PROBLEM DETAILS:
Please give back word for word the lines of the material below between the line containing "Lebensmittelproduktion besonders in" and the line containing "BLUMEN ONLINE AUSWÄHLEN & LIEFERN LASSEN: IHR", inclusive.

RECORD EXTRACTS:
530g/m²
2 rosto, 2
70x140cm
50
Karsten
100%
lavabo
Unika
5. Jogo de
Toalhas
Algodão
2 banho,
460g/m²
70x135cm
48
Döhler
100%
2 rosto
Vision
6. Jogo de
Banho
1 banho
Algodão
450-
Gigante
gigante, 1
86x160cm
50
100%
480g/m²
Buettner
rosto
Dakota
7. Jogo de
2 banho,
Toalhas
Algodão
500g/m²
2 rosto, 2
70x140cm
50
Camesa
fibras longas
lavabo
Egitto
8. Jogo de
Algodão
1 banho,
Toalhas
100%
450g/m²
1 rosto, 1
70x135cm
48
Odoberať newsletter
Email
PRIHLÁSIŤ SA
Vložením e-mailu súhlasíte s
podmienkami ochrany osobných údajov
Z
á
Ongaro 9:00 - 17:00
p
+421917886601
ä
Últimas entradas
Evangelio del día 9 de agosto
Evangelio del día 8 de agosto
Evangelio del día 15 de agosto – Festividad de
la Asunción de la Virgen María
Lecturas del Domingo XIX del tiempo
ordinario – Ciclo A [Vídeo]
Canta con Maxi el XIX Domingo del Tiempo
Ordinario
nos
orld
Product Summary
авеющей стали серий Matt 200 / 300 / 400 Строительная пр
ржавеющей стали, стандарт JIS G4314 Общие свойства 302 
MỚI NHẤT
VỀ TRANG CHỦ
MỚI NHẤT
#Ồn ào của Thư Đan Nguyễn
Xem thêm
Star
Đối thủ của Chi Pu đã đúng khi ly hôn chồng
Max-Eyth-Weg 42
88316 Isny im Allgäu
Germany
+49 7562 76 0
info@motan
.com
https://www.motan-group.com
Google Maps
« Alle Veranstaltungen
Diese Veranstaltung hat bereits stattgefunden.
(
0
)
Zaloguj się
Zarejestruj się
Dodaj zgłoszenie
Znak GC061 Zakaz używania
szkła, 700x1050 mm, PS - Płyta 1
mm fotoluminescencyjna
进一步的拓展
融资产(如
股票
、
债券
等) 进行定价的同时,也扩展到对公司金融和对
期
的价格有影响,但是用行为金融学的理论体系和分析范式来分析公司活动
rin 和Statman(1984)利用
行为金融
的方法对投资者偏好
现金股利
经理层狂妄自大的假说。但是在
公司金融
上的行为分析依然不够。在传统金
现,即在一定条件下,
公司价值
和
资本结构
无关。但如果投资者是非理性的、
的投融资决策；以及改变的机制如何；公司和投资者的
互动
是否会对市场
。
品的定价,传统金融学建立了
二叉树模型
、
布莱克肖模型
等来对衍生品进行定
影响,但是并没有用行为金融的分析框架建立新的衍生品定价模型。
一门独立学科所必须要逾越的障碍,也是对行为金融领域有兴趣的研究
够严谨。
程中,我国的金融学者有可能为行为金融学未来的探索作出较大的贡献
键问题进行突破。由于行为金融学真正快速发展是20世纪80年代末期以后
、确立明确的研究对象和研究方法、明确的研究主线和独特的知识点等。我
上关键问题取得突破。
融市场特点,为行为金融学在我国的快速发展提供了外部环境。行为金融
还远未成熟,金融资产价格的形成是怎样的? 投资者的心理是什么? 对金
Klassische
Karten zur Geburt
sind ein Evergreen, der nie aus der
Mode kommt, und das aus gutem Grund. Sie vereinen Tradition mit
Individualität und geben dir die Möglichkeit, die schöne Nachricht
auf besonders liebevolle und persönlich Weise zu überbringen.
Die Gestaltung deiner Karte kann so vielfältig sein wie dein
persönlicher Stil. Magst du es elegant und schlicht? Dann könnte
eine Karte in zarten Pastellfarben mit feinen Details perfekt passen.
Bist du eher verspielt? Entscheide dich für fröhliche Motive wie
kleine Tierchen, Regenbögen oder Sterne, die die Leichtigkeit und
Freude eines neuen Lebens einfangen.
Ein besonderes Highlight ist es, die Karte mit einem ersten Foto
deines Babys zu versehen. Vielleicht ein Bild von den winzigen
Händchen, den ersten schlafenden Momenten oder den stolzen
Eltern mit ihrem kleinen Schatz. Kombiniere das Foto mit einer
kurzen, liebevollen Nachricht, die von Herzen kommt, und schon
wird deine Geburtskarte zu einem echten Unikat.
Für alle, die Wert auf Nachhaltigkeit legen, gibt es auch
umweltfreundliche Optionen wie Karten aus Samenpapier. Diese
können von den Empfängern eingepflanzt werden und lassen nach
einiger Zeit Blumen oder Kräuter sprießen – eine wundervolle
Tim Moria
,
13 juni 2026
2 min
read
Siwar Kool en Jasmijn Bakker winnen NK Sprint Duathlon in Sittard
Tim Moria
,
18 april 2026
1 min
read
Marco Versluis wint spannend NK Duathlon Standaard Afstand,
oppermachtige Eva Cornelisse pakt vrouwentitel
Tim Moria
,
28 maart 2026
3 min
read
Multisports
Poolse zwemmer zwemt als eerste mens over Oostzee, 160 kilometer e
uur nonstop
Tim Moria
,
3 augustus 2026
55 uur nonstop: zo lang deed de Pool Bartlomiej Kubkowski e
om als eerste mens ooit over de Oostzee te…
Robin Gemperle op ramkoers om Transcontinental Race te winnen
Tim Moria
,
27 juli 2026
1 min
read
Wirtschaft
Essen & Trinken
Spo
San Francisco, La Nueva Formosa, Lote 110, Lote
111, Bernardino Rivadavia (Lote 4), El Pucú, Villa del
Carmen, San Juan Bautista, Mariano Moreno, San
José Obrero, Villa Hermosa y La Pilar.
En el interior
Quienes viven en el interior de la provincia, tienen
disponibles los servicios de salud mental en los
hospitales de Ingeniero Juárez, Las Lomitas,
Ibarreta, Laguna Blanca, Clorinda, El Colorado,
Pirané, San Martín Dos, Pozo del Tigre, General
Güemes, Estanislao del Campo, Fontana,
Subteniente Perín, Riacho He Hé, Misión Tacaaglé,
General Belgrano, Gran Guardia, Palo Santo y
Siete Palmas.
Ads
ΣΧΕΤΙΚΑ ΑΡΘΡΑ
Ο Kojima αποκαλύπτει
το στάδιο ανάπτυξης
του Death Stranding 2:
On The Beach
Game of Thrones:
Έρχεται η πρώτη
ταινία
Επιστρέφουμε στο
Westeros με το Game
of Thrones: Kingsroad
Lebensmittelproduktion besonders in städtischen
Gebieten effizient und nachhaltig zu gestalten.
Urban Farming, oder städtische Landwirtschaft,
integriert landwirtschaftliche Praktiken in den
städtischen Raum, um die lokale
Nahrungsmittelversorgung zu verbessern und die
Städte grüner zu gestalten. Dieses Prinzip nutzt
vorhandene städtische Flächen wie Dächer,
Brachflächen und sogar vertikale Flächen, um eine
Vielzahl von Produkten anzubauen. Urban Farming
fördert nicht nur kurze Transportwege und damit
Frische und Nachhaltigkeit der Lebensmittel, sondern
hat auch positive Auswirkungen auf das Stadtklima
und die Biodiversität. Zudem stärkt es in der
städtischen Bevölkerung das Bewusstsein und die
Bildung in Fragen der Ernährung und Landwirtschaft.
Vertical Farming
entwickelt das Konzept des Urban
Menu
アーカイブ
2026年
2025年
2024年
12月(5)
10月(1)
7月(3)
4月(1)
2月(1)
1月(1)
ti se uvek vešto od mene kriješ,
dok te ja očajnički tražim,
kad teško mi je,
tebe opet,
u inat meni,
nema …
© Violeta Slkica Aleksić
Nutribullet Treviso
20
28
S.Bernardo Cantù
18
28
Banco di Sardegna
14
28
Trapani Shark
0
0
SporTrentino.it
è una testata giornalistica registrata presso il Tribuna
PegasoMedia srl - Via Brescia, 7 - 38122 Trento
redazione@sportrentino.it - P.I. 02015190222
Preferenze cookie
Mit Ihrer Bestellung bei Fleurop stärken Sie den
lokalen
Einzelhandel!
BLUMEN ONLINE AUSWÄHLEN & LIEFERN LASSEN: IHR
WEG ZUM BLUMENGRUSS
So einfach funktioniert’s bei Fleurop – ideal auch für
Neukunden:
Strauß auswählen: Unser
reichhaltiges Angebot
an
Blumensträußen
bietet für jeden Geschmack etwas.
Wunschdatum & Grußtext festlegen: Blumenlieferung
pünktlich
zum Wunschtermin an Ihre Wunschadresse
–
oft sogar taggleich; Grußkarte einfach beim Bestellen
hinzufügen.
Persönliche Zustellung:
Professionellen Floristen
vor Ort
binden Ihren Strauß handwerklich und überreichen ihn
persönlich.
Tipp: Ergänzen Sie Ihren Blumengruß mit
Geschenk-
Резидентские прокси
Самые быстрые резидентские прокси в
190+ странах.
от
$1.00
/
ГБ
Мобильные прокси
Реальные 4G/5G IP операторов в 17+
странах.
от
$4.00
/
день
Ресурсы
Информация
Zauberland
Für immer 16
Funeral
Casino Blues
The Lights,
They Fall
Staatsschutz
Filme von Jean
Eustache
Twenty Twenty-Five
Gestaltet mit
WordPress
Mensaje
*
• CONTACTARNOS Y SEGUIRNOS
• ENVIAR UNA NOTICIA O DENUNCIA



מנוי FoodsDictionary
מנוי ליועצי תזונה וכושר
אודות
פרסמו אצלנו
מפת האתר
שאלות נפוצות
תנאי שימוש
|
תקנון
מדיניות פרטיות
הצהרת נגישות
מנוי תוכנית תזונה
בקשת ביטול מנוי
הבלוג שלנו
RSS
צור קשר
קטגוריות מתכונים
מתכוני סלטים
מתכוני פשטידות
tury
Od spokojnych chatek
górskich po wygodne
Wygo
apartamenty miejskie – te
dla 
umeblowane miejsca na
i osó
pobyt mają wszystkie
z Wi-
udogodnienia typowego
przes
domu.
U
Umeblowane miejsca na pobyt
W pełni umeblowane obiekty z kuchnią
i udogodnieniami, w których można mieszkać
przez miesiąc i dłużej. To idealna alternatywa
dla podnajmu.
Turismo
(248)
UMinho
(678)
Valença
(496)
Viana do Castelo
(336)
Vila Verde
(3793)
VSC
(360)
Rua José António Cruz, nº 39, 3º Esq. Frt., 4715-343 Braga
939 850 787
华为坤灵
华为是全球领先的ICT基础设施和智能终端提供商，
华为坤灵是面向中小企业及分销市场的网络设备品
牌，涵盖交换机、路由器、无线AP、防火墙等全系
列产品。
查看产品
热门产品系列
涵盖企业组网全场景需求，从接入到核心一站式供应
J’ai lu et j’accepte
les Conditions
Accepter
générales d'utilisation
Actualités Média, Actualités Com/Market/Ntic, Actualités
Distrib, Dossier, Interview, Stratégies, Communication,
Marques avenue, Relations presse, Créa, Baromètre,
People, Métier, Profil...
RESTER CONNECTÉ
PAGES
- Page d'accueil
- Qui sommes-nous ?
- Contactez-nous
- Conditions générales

OUTPUT:
Lebensmittelproduktion besonders in städtischen
Gebieten effizient und nachhaltig zu gestalten.
Urban Farming, oder städtische Landwirtschaft,
integriert landwirtschaftliche Praktiken in den
städtischen Raum, um die lokale
Nahrungsmittelversorgung zu verbessern und die
Städte grüner zu gestalten. Dieses Prinzip nutzt
vorhandene städtische Flächen wie Dächer,
Brachflächen und sogar vertikale Flächen, um eine
Vielzahl von Produkten anzubauen. Urban Farming
fördert nicht nur kurze Transportwege und damit
Frische und Nachhaltigkeit der Lebensmittel, sondern
hat auch positive Auswirkungen auf das Stadtklima
und die Biodiversität. Zudem stärkt es in der
städtischen Bevölkerung das Bewusstsein und die
Bildung in Fragen der Ernährung und Landwirtschaft.
Vertical Farming
entwickelt das Konzept des Urban
Menu
アーカイブ
2026年
2025年
2024年
12月(5)
10月(1)
7月(3)
4月(1)
2月(1)
1月(1)
ti se uvek vešto od mene kriješ,
dok te ja očajnički tražim,
kad teško mi je,
tebe opet,
u inat meni,
nema …
© Violeta Slkica Aleksić
Nutribullet Treviso
20
28
S.Bernardo Cantù
18
28
Banco di Sardegna
14
28
Trapani Shark
0
0
SporTrentino.it
è una testata giornalistica registrata presso il Tribuna
PegasoMedia srl - Via Brescia, 7 - 38122 Trento
redazione@sportrentino.it - P.I. 02015190222
Preferenze cookie
Mit Ihrer Bestellung bei Fleurop stärken Sie den
lokalen
Einzelhandel!
BLUMEN ONLINE AUSWÄHLEN & LIEFERN LASSEN: IHR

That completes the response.